:: Extracted information ::
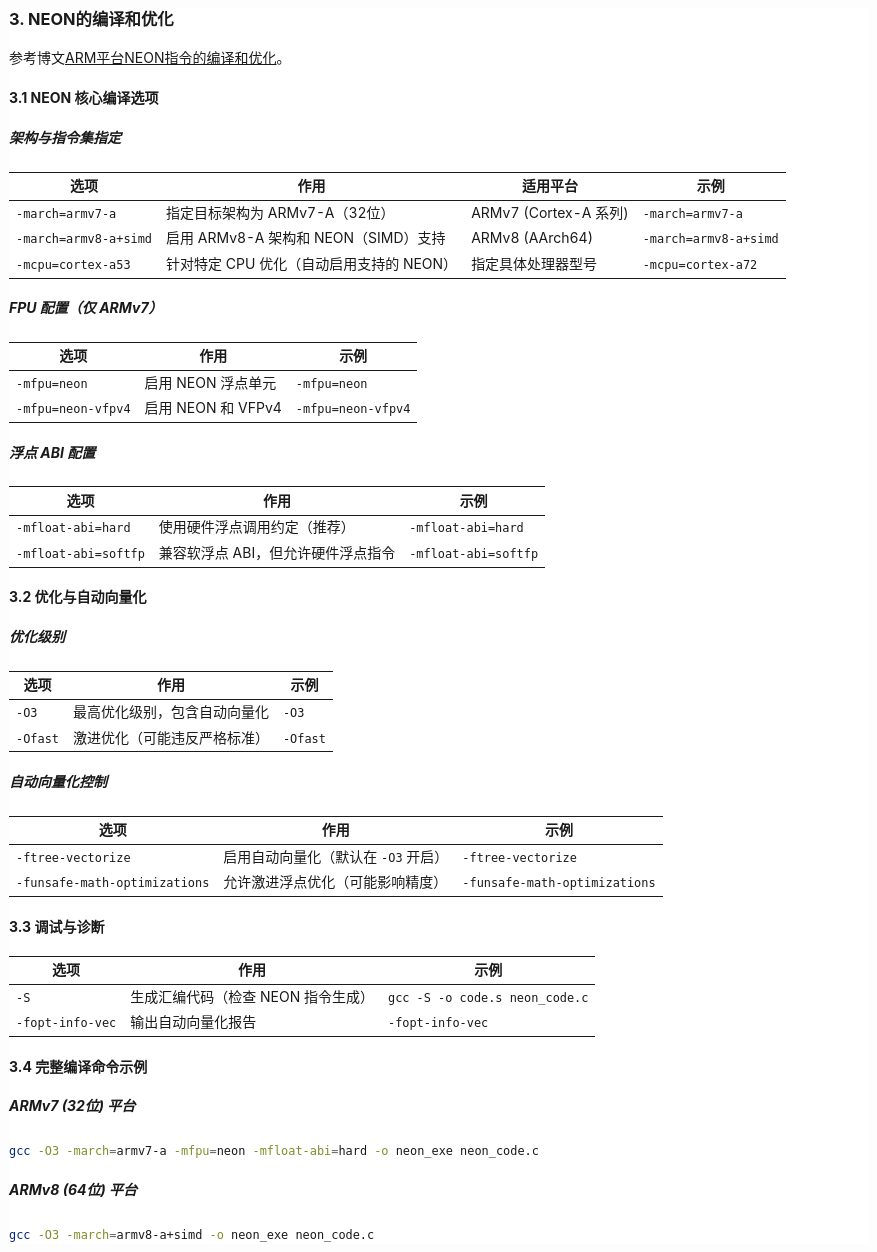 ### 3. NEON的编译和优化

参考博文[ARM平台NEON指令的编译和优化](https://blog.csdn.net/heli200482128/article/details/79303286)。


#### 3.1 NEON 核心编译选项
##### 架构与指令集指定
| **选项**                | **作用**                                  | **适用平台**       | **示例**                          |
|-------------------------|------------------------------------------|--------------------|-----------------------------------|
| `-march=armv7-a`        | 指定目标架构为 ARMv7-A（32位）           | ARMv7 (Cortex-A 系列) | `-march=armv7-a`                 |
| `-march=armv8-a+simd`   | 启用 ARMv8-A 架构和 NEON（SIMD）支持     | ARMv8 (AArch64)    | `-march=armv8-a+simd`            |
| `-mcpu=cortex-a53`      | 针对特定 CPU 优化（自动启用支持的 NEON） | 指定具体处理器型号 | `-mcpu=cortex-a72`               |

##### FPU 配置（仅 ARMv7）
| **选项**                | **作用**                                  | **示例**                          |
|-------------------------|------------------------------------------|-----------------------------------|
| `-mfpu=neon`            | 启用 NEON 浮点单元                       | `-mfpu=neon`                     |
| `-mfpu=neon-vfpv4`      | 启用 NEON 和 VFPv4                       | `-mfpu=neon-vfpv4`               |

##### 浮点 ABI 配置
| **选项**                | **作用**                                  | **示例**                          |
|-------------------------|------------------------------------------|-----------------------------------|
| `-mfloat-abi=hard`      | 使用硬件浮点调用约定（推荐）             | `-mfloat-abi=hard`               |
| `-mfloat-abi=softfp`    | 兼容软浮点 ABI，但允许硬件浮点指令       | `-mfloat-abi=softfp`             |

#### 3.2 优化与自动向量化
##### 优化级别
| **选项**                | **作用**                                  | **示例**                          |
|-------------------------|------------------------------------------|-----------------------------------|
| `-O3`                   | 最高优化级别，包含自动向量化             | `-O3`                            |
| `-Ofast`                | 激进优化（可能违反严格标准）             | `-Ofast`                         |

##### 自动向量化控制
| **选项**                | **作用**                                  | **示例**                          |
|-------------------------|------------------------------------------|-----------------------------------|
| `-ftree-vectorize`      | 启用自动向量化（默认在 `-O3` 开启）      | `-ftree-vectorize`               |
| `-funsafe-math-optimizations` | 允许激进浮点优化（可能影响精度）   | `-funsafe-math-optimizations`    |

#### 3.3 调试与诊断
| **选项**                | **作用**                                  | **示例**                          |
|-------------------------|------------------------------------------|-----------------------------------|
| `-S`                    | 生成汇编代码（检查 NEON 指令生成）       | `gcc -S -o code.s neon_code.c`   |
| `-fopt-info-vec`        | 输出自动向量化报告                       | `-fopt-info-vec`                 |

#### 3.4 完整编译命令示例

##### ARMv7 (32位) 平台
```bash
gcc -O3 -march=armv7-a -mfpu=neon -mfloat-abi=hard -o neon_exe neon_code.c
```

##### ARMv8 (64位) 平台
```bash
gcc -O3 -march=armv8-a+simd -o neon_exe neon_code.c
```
:::
:: Extracted information ::
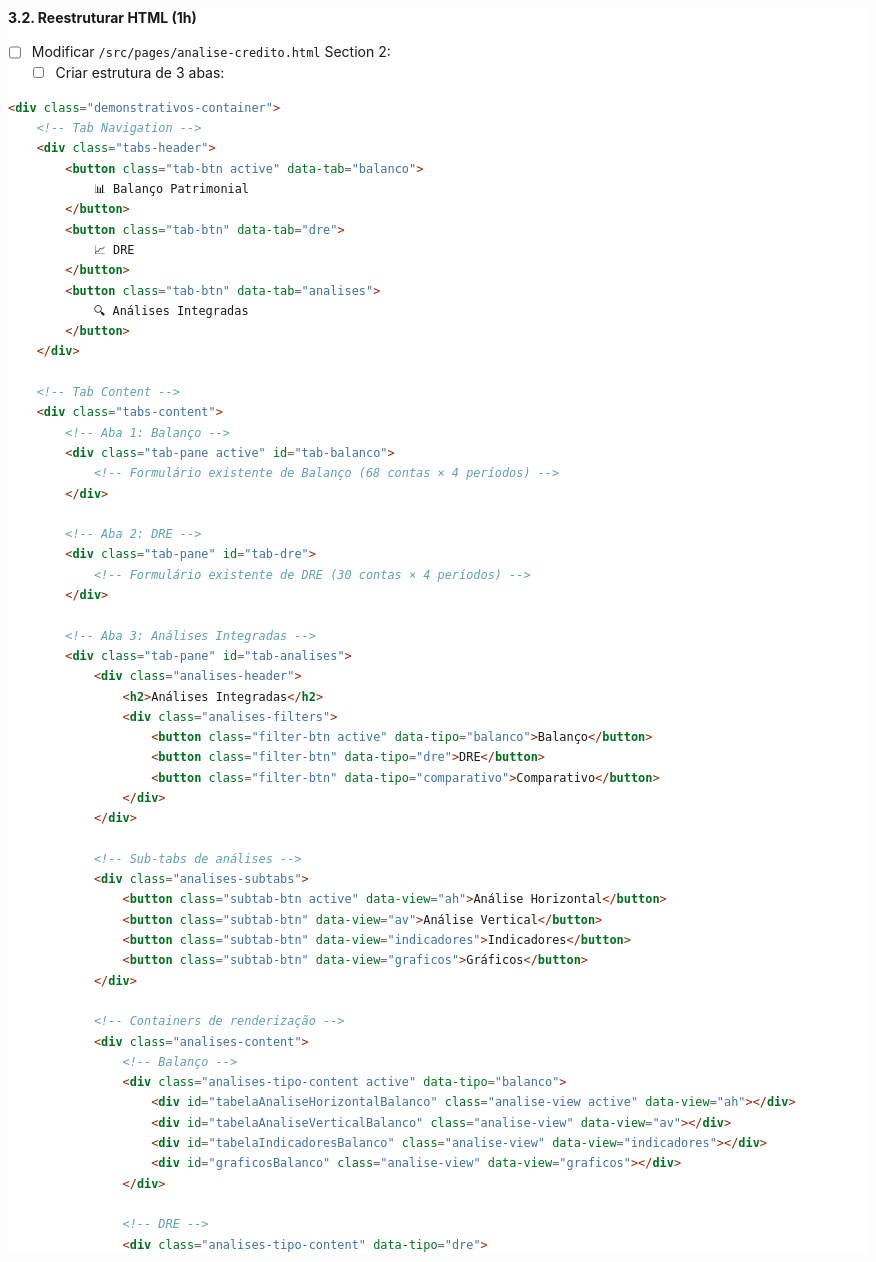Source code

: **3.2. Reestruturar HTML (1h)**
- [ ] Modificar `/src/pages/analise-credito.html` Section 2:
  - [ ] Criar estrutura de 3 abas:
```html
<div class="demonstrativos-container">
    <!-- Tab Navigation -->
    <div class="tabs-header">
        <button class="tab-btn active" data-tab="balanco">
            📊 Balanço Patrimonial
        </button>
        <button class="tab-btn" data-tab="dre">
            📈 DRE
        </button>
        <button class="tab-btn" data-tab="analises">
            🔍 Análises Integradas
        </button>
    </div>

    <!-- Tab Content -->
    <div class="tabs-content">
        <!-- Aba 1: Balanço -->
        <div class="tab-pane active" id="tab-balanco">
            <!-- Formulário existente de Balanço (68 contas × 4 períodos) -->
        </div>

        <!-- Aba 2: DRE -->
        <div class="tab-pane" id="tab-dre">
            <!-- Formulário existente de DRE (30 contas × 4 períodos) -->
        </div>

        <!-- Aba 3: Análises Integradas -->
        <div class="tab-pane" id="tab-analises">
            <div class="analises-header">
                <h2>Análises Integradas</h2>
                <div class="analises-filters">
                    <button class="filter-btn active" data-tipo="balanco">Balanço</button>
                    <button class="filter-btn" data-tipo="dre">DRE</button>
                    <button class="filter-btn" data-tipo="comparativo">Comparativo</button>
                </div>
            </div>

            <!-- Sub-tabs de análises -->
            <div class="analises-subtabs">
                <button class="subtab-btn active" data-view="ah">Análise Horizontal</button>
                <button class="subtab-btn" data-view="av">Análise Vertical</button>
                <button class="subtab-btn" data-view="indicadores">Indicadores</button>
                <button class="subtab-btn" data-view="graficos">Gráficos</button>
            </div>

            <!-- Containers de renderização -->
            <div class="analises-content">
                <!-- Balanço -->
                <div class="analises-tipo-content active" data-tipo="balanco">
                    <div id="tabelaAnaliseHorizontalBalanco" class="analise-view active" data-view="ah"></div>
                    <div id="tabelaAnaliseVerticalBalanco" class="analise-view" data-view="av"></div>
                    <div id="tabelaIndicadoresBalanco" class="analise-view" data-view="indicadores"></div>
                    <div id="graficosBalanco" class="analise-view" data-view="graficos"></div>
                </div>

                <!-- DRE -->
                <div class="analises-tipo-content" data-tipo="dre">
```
:::
_Work to complete_.
In how many lines of the listing does the word "analises" appear? Give the number and no other words.

_Output of the task_.
8